Les artistes ont parfois un souvenir flou de leur vocation. Pas Richard Texier. Dans ce livre de mémoire, il décrit avec une précision mathématique le déclic qui lui fit embrasser la carrière des pinceaux. Ce fut un jour de sixième, dans le tome 5 du Lagarde et Michard, à la page 352. Deux reproductions côte à côte : un Miró et, surtout, un Tanguy, Jour de lenteur. Dans la ville de Niort, où vit le jeune Texier après une enfance charentaise, il n’existe qu’une librairie au maigre rayon d’art : rien sur Tanguy ! Que l’exploration était lente – mais, au fond, goûteuse et sociable - avant internet ! Le jeune homme finira par découvrir qui était ce surréaliste parti chercher fortune aux Etats-Unis avec son ami Pierre Matisse, qui lui a inoculé à jamais le virus de la peinture.

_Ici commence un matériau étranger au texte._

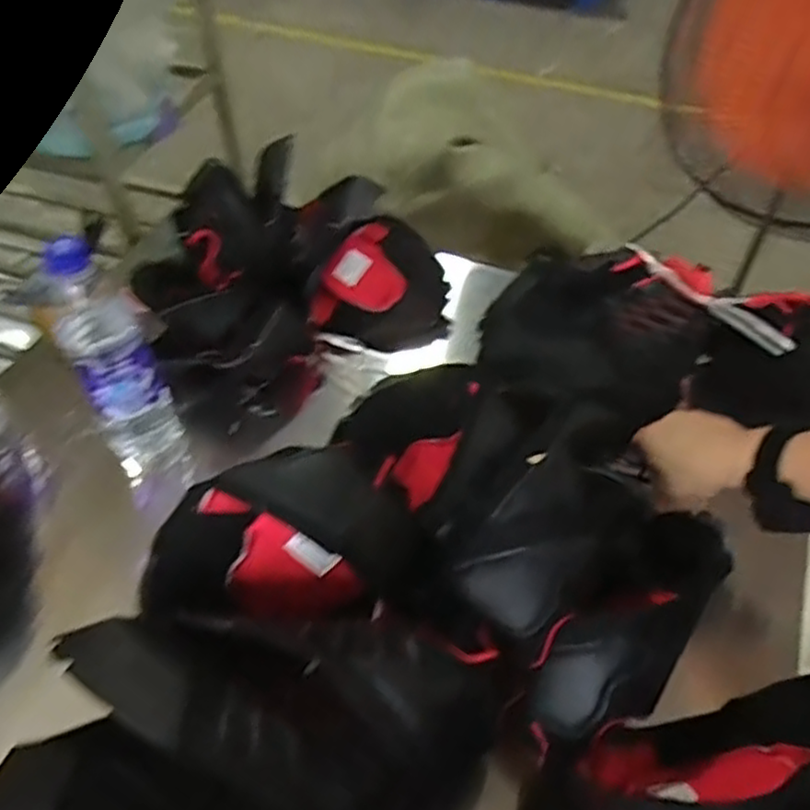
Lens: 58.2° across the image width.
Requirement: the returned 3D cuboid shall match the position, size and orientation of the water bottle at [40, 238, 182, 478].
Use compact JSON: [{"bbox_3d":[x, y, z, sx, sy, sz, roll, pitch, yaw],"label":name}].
[{"bbox_3d":[-0.249,-0.038,0.631,0.066,0.227,0.057,-22,53,-18],"label":"water bottle"}]

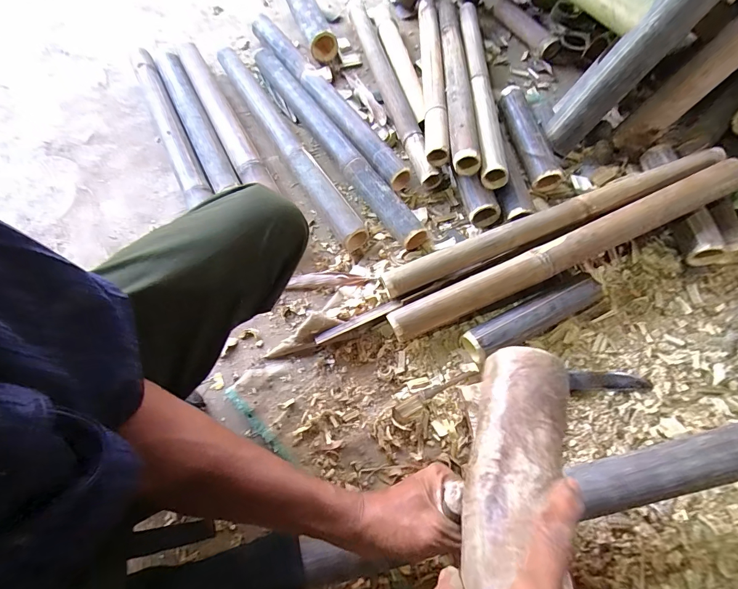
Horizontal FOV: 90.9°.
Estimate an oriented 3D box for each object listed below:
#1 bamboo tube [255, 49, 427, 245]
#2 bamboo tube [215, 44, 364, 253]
[{"bbox_3d":[-0.091,-0.348,0.800,0.059,0.059,0.653,-31,69,-11],"label":"bamboo tube"},{"bbox_3d":[-0.188,-0.343,0.800,0.056,0.060,0.619,-31,69,-11],"label":"bamboo tube"}]

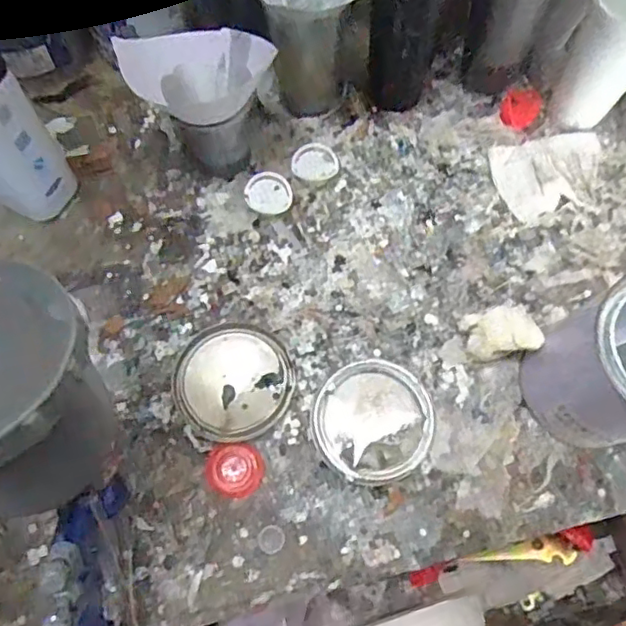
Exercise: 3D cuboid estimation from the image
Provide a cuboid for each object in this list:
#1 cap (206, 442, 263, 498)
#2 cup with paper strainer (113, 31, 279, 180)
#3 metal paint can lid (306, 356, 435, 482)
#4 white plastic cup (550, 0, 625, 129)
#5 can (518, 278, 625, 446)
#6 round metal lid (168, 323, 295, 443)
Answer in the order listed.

Car Texier, petit-fils de chasseurs et de pêcheurs, fils de marchands de levure et de confiseries, ami d’élagueurs de peupliers, a définitivement choisi sa voie, autre : la peinture. Le livre parle de connaissances plus récentes, comme Zao Wou-ki qui l’initie à la Chine, mais son odeur la plus prégnante est celle de l’atelier du premier maître : cela sentait la térébenthine, l’huile de lin et le siccatif de Courtrai…


Nager, par Richard Texier, Gallimard, 2015, 240 p., 19 €.